A message, component, or group may reference a component using:

{
  "refType": "component",
  "refKey": {
    "name": "Instrument"
  }
}

Groups

A group describes a repeating structure.

Example:

{
  "name": "NoPartyIDs",
  "headerRef": {
    "name": "NoPartyIDs"
  },
  "minInstances": 0,
  "content": [
    {
      "refType": "field",
      "refKey": {
        "name": "PartyID"
      },
      "presence": "required"
    }
  ]
}

A group reference may specify minInstances and maxInstances.

Content composition and ordering

Complex elements may specify:

Property Values Meaning
contentComposition allOf, oneOf Whether all child definitions apply or exactly one applies
contentOrdering ordered, unordered Whether child elements must appear in the defined order

Defaults:

Property Default
contentComposition allOf
contentOrdering ordered

References and keys

References use refKey or type-specific reference properties such as typeRef, baseTypeRef, valuesTypeRef, and elementsTypeRef.

A reference may use uuid, id, name, and variant.

The keys section defines how elements are uniquely identified and referenced.

If a primary key is omitted, the default for most element types is:

name + variant

Enumerated values default to:

primary key: name
alternate key: value

Variants

Elements may have a variant property. If omitted, the default variant is base.

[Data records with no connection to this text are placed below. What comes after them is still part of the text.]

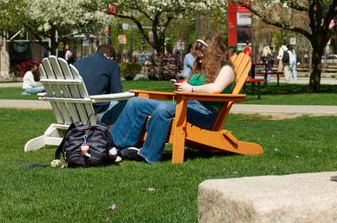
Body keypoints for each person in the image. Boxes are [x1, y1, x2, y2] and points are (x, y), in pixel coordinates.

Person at [110, 35, 234, 164]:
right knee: (136, 103)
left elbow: (215, 88)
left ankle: (148, 155)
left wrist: (191, 89)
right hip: (187, 106)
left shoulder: (226, 69)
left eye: (203, 57)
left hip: (205, 114)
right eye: (198, 57)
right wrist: (181, 86)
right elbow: (187, 85)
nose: (200, 61)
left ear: (215, 55)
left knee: (164, 108)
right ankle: (114, 147)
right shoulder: (200, 70)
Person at [73, 44, 125, 124]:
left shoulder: (78, 63)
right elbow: (118, 93)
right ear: (111, 58)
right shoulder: (112, 64)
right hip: (96, 112)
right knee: (124, 104)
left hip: (76, 111)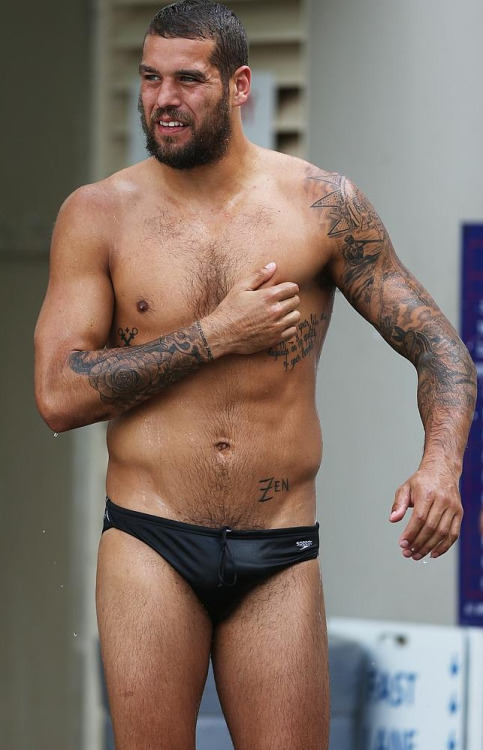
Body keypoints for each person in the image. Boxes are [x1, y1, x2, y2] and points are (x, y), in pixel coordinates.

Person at [34, 1, 476, 748]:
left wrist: (441, 465)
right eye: (149, 78)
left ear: (238, 85)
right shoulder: (99, 214)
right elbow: (58, 394)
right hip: (150, 539)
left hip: (278, 545)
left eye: (187, 80)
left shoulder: (321, 205)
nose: (163, 99)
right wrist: (213, 336)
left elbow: (441, 348)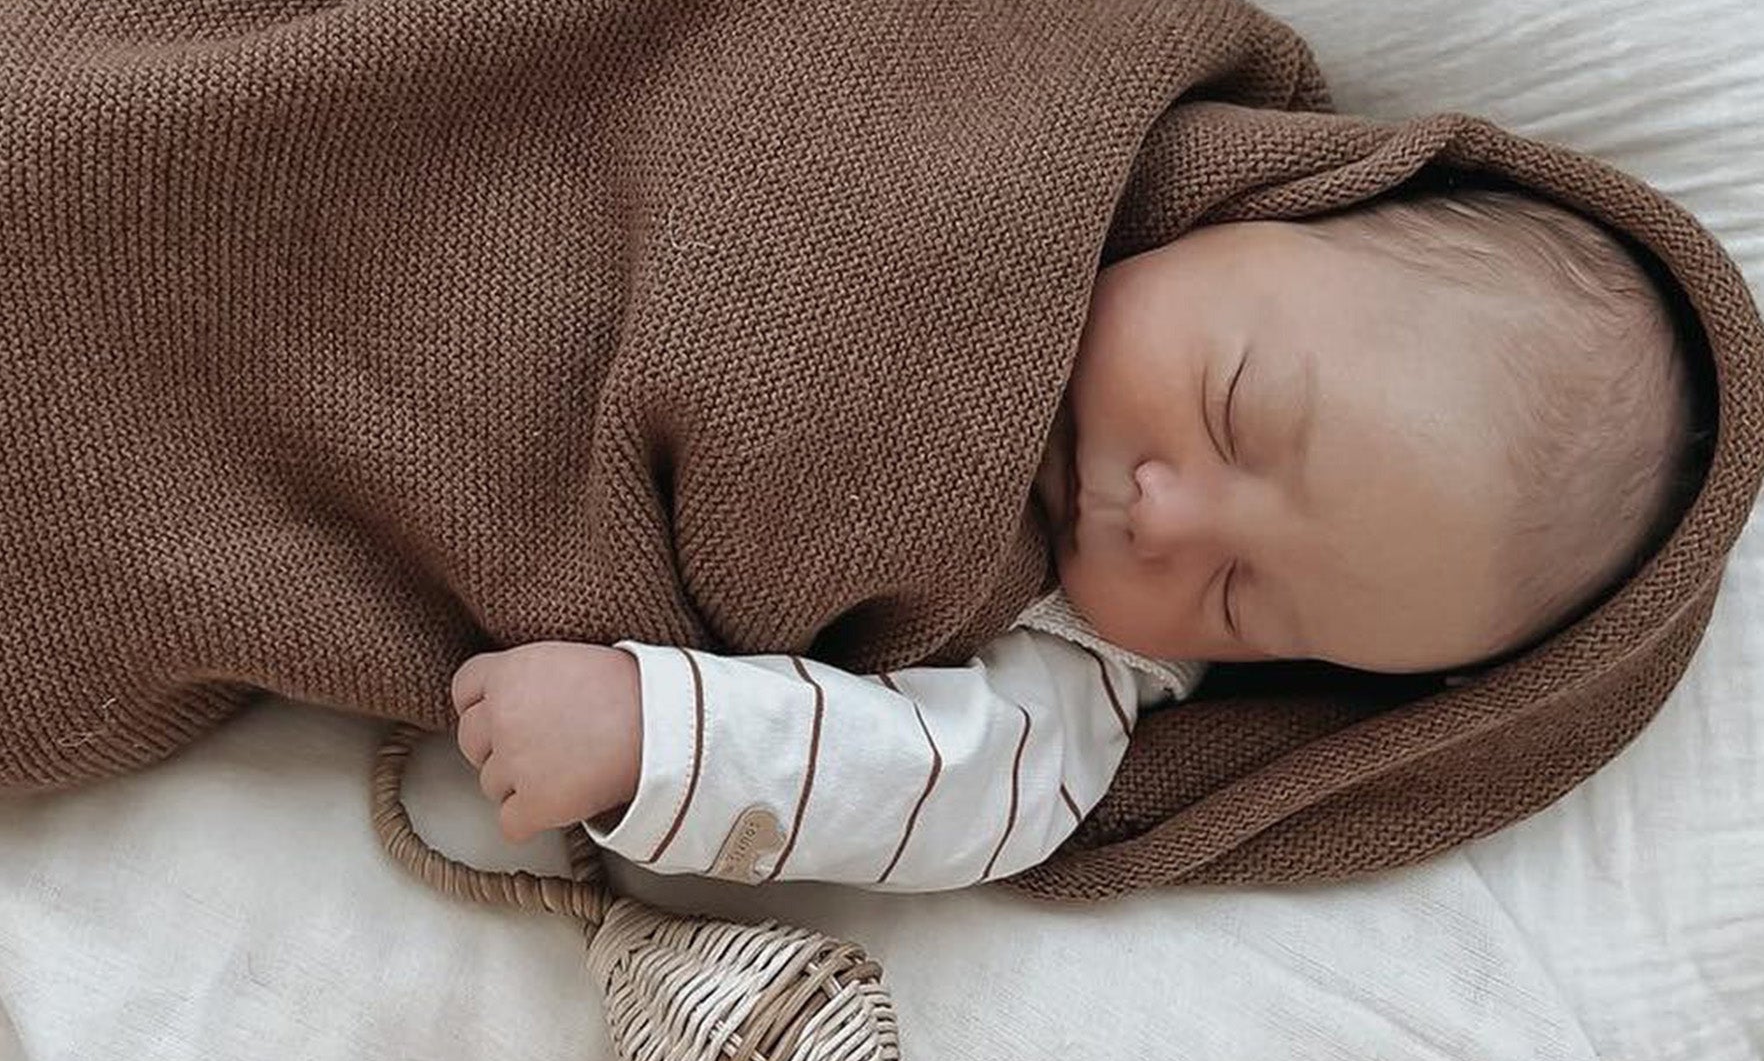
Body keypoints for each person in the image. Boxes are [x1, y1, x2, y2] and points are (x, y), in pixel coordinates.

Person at [452, 186, 1708, 888]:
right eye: (1233, 408)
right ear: (1269, 207)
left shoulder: (1086, 671)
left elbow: (933, 787)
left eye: (1237, 598)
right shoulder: (1036, 163)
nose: (1165, 516)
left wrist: (650, 732)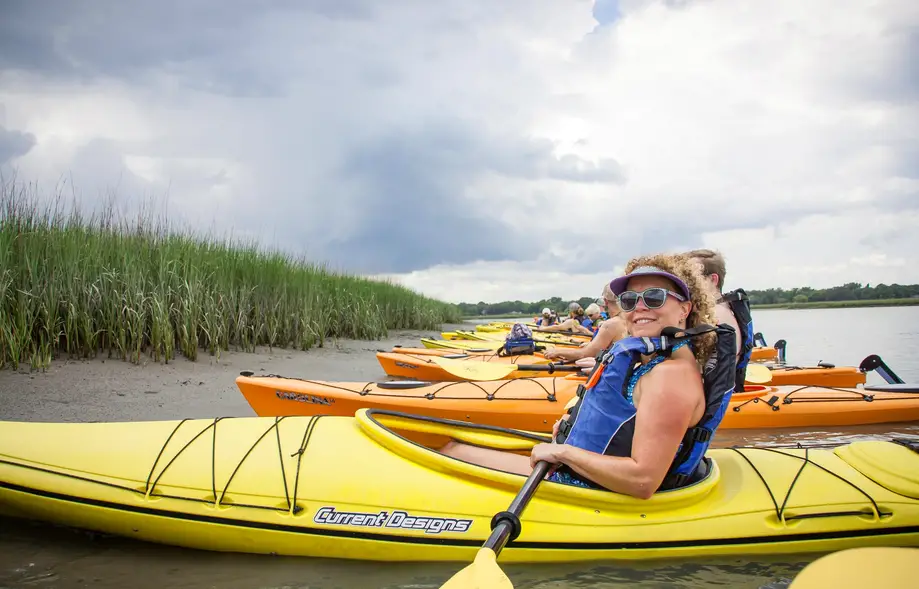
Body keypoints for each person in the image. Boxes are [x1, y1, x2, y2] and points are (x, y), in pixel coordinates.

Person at [439, 253, 739, 499]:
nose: (639, 307)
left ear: (685, 309)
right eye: (629, 300)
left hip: (586, 491)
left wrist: (565, 452)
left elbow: (643, 480)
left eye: (654, 297)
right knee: (454, 448)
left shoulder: (670, 376)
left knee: (453, 452)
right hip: (583, 476)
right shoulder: (658, 360)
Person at [684, 248, 755, 391]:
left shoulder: (715, 315)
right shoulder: (726, 309)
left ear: (713, 279)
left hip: (715, 398)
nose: (684, 283)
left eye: (690, 278)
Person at [543, 283, 628, 364]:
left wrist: (558, 351)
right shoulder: (629, 320)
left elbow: (584, 354)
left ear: (605, 301)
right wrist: (592, 344)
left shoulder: (611, 324)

Use variants when the same logical element has different forms in different use cases.

Classifiers

The optional classifiers object can define:

These help organise dictionaries for documentation, navigation, and tooling.

Documentation entries

Elements may include documentation entries.

Example:

{
  "documentation": [
    {
      "role": "summary",
      "text": "Client order identifier.",
      "contentType": "text/plain",
      "language": "en"
    }
  ]
}

Additional data

Elements may include implementation-specific data through additionalData.

Example:

{
  "additionalData": [
    {
      "role": "internalMapping",
      "data": "Order.ClientOrderId"
    }
  ]
}

The data value is a string. If structured data is needed, it should be encoded as a string by the producing application.

Change log

Elements may include a changeLog.

Example:

{
  "changeLog": [
    {
      "changeType": "updated",
      "version": "1.1.0",
      "changeScope": "definitional",
      "timestamp": "2026-01-15T10:00:00Z",
      "description": "Updated field length constraint."
    }
  ]
}

Practical consumption model

A consumer should usually:

  1. Validate the dictionary against the JSON Schema.
  2. Load content.dataTypes.
  3. Load content.fields and resolve typeRef.
  4. Load content.components and resolve child references.
  5. Load content.groups and resolve child references.
  6. Load content.messages and resolve child references.
  7. Apply classifier, documentation, additional data, and change log information as needed.

Implementation note

MatchAPI is a data format. It does not mandate a specific programming language, runtime, validator, or documentation generator.